As a young man in Southern California, I became a UCLA basketball fan – just in time for Coach Wooden to lead the Bruins to their first national championship in 1963-64 (this in his 15th year at UCLA). A few years and several NCAA titles later, I was a graduate student studying geography at the University of California at Los Angeles. Being on the campus gave me the chance to see some of the basketball players. Even at a university with 25,000 students guys like Swen Nater, Keith (Jamaal) Wilkes, and Bill Walton were easy to spot.
I started going for breakfast with a few of my fellow grad students to the UCLA student union. One day, we were seated when up to our table came Coach John Wooden. “Would you fellows mind if I joined you?” he asked.
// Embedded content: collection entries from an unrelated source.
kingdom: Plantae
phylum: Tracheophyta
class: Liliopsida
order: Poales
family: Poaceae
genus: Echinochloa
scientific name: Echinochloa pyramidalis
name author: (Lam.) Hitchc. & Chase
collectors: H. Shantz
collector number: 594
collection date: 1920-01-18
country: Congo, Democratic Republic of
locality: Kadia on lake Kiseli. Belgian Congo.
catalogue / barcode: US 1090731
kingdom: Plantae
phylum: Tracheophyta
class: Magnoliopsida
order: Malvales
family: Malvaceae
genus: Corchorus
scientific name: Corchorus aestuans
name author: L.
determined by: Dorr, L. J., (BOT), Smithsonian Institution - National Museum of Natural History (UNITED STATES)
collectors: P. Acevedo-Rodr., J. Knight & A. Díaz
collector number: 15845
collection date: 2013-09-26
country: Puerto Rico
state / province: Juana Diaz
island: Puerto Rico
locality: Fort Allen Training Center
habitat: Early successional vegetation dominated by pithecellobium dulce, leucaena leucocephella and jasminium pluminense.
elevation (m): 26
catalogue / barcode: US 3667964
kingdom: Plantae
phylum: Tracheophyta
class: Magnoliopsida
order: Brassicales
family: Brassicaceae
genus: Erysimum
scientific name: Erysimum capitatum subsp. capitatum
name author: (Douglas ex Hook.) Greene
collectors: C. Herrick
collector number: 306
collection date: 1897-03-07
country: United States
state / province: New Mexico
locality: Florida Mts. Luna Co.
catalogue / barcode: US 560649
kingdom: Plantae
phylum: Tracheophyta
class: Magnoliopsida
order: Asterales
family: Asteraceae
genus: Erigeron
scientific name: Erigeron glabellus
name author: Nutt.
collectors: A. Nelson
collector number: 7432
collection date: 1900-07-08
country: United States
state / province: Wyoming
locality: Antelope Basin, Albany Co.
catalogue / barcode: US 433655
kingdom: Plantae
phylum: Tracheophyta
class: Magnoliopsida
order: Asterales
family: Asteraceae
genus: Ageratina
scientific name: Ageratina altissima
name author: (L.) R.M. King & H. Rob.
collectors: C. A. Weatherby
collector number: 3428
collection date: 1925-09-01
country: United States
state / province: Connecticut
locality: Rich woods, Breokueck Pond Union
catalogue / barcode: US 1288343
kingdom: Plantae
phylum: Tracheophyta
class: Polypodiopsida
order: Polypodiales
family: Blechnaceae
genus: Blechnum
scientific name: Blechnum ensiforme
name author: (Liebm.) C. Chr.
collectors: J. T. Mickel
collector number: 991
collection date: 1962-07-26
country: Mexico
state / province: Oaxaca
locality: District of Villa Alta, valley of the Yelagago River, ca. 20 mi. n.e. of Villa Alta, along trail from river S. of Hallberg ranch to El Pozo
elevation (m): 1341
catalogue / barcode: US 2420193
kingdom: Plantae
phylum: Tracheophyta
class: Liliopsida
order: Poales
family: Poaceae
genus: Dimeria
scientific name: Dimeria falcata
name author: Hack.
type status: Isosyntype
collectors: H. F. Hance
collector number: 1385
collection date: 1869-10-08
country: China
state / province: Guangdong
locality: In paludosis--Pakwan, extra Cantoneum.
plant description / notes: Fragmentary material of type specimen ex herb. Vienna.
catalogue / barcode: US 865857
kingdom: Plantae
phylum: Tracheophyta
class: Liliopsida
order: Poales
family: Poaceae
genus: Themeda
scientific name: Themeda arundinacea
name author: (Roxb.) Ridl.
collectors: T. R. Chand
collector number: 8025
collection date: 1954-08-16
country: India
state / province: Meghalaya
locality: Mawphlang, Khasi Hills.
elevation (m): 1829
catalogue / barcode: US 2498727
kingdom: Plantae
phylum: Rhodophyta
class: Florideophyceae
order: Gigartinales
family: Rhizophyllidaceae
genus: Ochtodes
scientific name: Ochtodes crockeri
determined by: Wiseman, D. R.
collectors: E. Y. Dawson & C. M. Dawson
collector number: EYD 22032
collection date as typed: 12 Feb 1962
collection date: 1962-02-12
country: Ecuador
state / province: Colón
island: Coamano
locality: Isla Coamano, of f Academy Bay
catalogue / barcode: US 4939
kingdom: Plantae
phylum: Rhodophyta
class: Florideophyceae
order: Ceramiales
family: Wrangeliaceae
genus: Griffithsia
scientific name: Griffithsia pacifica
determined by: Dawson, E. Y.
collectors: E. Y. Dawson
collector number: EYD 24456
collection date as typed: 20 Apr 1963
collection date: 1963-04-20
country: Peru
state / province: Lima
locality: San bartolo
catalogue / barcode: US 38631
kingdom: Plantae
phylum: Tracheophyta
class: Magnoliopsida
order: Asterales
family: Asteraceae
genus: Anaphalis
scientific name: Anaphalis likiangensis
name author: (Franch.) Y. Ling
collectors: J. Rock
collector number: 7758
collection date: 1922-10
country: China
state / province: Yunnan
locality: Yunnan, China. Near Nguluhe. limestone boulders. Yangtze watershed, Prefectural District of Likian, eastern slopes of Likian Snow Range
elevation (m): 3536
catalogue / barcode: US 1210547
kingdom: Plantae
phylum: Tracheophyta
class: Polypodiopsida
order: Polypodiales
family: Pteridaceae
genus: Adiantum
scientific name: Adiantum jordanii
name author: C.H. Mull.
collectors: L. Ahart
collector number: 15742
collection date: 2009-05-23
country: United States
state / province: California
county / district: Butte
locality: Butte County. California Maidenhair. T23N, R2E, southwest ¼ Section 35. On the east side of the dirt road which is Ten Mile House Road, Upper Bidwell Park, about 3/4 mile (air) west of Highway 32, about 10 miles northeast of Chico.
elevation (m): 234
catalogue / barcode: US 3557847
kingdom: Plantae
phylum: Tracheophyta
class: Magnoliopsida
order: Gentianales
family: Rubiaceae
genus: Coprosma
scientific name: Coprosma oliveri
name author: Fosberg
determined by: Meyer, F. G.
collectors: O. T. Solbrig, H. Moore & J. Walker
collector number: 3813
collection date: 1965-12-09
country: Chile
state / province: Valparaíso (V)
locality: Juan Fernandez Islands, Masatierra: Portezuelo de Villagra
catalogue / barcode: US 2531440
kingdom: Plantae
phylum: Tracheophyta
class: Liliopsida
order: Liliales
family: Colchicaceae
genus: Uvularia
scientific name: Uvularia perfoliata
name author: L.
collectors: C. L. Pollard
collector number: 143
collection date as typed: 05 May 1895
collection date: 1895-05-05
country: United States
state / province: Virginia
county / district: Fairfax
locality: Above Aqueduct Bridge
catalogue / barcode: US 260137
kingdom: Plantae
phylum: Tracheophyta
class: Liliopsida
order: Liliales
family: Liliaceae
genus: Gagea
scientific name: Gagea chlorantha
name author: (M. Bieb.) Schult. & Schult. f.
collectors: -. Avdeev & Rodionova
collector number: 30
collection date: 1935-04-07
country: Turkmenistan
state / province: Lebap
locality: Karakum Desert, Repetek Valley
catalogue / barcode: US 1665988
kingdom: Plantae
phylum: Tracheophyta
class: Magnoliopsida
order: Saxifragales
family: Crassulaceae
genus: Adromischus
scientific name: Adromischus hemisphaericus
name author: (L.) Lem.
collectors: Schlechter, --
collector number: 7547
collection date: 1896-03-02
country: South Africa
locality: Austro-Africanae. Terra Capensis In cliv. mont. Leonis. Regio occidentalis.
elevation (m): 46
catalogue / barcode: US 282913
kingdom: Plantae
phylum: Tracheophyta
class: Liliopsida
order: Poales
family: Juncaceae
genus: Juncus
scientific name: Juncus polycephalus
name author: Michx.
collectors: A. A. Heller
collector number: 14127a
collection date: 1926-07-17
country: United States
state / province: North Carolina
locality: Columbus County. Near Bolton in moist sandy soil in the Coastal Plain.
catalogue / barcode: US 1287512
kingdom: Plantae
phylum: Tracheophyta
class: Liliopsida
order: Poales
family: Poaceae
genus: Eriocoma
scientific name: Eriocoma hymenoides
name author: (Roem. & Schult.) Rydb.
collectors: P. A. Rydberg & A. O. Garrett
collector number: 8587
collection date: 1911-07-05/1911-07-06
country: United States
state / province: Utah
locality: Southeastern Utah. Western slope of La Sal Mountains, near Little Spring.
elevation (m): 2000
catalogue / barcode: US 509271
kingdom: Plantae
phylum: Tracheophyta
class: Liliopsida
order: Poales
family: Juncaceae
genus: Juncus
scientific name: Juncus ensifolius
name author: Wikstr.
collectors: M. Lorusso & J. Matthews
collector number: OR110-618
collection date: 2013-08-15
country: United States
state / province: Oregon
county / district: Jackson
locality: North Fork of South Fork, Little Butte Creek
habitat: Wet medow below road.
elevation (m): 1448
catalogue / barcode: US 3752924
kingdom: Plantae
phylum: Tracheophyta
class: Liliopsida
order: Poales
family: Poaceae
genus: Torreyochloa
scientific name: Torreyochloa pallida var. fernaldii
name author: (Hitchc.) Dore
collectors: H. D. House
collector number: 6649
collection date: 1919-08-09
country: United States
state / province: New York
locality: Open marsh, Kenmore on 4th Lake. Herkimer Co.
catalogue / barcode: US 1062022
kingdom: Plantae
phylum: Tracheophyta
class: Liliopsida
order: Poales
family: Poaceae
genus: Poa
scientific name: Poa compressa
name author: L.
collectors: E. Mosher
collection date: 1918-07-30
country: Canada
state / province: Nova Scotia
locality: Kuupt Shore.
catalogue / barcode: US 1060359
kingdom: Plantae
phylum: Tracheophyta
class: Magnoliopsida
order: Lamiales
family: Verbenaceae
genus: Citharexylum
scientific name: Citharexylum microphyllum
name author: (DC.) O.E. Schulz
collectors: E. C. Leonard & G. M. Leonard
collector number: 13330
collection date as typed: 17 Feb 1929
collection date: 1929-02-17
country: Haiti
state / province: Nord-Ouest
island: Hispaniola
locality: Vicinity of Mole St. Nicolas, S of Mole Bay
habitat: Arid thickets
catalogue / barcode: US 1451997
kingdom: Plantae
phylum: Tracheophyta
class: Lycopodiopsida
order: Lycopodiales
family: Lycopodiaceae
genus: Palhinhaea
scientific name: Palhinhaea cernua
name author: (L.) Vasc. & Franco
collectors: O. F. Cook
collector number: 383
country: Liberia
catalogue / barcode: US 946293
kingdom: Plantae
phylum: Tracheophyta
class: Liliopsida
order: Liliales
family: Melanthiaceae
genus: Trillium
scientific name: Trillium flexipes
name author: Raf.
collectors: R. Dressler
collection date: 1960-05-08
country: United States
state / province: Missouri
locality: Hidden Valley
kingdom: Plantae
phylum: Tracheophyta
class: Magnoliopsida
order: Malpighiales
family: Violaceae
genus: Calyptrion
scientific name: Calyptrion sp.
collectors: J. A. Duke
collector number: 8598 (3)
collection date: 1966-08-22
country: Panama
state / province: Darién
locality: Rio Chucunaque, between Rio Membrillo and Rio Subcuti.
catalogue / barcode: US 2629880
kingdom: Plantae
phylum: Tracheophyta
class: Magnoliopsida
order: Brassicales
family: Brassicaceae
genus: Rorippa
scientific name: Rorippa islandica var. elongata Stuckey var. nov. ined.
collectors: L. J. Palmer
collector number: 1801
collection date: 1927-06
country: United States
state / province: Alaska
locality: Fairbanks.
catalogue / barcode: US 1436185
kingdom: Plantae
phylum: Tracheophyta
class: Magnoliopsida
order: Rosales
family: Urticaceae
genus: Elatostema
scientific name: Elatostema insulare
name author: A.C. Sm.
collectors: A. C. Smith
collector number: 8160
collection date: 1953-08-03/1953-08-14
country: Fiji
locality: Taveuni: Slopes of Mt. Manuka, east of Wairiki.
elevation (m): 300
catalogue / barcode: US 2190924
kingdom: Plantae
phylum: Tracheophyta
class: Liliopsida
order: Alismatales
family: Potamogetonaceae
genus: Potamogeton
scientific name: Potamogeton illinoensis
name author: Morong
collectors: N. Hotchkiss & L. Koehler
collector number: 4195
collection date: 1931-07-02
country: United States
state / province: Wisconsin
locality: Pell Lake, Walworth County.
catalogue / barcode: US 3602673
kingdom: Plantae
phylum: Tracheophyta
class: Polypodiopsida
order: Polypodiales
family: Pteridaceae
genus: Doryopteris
He sat down with us, introduced himself and proceeded to ask each of us who we were and what we were studying at UCLA. We chatted for a half hour or so, and then he excused himself. My friends and I could hardly believe it. This man, at the peak of his success as a coach, had taken the time to visit with us. He was genuinely interested in each one of us.
A few months later, John Wooden sat with a slightly different group of graduate students. Again, he went around the table gathering information about who these students were and why they were at UCLA. It was stunning when he looked at me and said, “Larry how is your research on conservation coming?” How could he have remembered that? Over my remaining time at UCLA, I had a couple of other breakfast meeting with the Coach. He knew me and every other student that he dined with.
I began to pay even more attention to this great man. He had transcended in my view from an athletic coach to a life coach. Ultimately, that is what Coach John Wooden was really, an amazing coach of life who happened to be the greatest basketball coach in history.
So my colleagues at Snead State, I encourage you to embrace this role as teachers, leaders and mentors. For the sake of our students, let’s become even better teachers of life, not just content. Please think about Coach Wooden’s Seven Point Creed, a life plan given to him by his father Joshua upon his graduation from grammar school:
1. Be true to yourself.
2. Make each day your masterpiece.
3. Help others.
4. Drink deeply from good books, especially the Bible.
5. Make friendship a fine art.
6. Build a shelter against a rainy day.
7. Pray for guidance and give thanks for your blessings every day.